A couple weeks ago when I was in New Zealand, something happened to me that hadn’t happened since July. It wasn’t a phone call, nor was it seeing an old friend… It was having a home cooked meal. Hamburger, lamb and, best of all, warm apple pie topped with ice cream. It was heaven, it was like I was home. But as I ate the pie and looked around, I knew I wasn’t home, or anywhere near it for that matter. 9,000 miles away at least. So with that in mind, let’s talk about missing home. Not just for me, nobody who’s reading this wants to listen to me whine about how I miss my dog and my mother, my friends and my car. Instead, I want to talk about the feeling of missing something, and what it’s like not only at the University of Rhode Island, but abroad as well
As cruel and as heartless as it might be to say, I don’t miss home, I really don’t. There is no silver lining to me that can make me want to come home. But for the freshman who might be reading this, that could be totally different. Last week was Columbus Day Weekend, and if memory serves me correct from my last two years in Kingston, that weekend is absolutely desolate on campus. Seemingly everyone goes home to see their parents, their friends and they get that easy feeling of being home again. It’s peaceful. However, going back to school can be hard. No longer is college easy, it’s not syllabus week anymore It’s midterm season, the second worst time of the year! (Finals season is infinitely worse). After I went home for the first time my freshman year (Veteran’s day), I went home 2 more times that month before Thanksgiving. Granted, I had mono, but that didn’t change the fact that after going home, I felt absolutely miserable at URI. Home was just so easy and college was so hard, it was like looking at a tidal wave coming and having no way of avoiding it… But I persevered. I hope that anyone who misses home right now can understand where I’m coming from, and I hope that you also know that college has its ups and downs.
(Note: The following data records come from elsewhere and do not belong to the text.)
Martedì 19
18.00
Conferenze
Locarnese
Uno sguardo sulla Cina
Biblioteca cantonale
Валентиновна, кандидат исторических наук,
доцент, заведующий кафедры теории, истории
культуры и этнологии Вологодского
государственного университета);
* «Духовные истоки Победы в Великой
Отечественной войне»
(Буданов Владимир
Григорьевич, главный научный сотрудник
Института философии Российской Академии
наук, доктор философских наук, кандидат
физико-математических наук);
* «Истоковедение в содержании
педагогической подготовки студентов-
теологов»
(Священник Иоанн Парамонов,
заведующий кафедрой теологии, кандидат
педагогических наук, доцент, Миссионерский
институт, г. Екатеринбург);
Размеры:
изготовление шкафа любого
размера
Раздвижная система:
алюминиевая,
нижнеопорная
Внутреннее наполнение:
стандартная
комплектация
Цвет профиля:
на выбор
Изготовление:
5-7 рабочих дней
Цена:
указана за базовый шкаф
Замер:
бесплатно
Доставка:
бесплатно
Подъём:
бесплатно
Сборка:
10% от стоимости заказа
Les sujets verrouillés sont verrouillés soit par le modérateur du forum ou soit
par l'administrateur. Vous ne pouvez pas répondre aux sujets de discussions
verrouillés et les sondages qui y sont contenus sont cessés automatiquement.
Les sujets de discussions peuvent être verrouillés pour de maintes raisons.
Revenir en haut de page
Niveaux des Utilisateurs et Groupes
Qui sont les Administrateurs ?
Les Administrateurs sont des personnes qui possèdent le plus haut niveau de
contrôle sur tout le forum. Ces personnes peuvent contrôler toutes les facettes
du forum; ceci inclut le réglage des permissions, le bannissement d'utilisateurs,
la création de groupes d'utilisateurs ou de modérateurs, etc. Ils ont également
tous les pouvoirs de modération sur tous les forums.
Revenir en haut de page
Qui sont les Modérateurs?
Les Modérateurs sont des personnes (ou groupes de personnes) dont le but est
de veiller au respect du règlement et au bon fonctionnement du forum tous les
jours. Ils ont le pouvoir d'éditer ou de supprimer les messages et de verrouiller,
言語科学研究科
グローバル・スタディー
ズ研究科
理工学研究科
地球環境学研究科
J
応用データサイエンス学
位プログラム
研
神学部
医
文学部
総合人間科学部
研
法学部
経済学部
Missing something is always challenging because that means that there is a void. A hole somewhere that it shouldn’t be. That void needs to be filled, but with what? One of the most noticeable differences between URI and UNSW is the void of student activity here. Back at URI I’m a tour guide, I work for the radio station, I have an internship on campus and every week I can go watch URI athletics beat the living snot out of their competition either in Basketball, Soccer, Football, Hockey, you name it! But UNSW? No division 1 sports to be played, school wide mascot or fight song. That’s the void for me. The spirit of URI. But that does not mean I miss URI, but rather I miss that aspect of URI.
I hope that can resonate with some people. One little aspect of something does not mean you have to miss the whole thing. That was the mistake of my freshman year, I missed the feeling of being home, but I didn’t really miss anything about it. And yet, I let that feeling control and consume me. I became a sheltered hermit of myself, wanting nothing more than to go home to experience something I knew all too well, being just as bored
For the upperclassmen reading this, anyone who has been to a camp, or really just done something where they aren’t at their house for long stretches of time, I think you might understand where I’m coming from on this one. I want to go home, I really do. My own bed, that long awaited home cooked meal… But I cannot say that I’m eager, excited, or that I’m looking forward to going home in a month. Because the truth is, much like URI, this place, Sydney, has become my home. So when I go home, it might not feel like home. Yes I will be in my own house, but even under my own roof, with my dog, my mother and my friends that I’ve had for years, I might be missing something else. “Home”.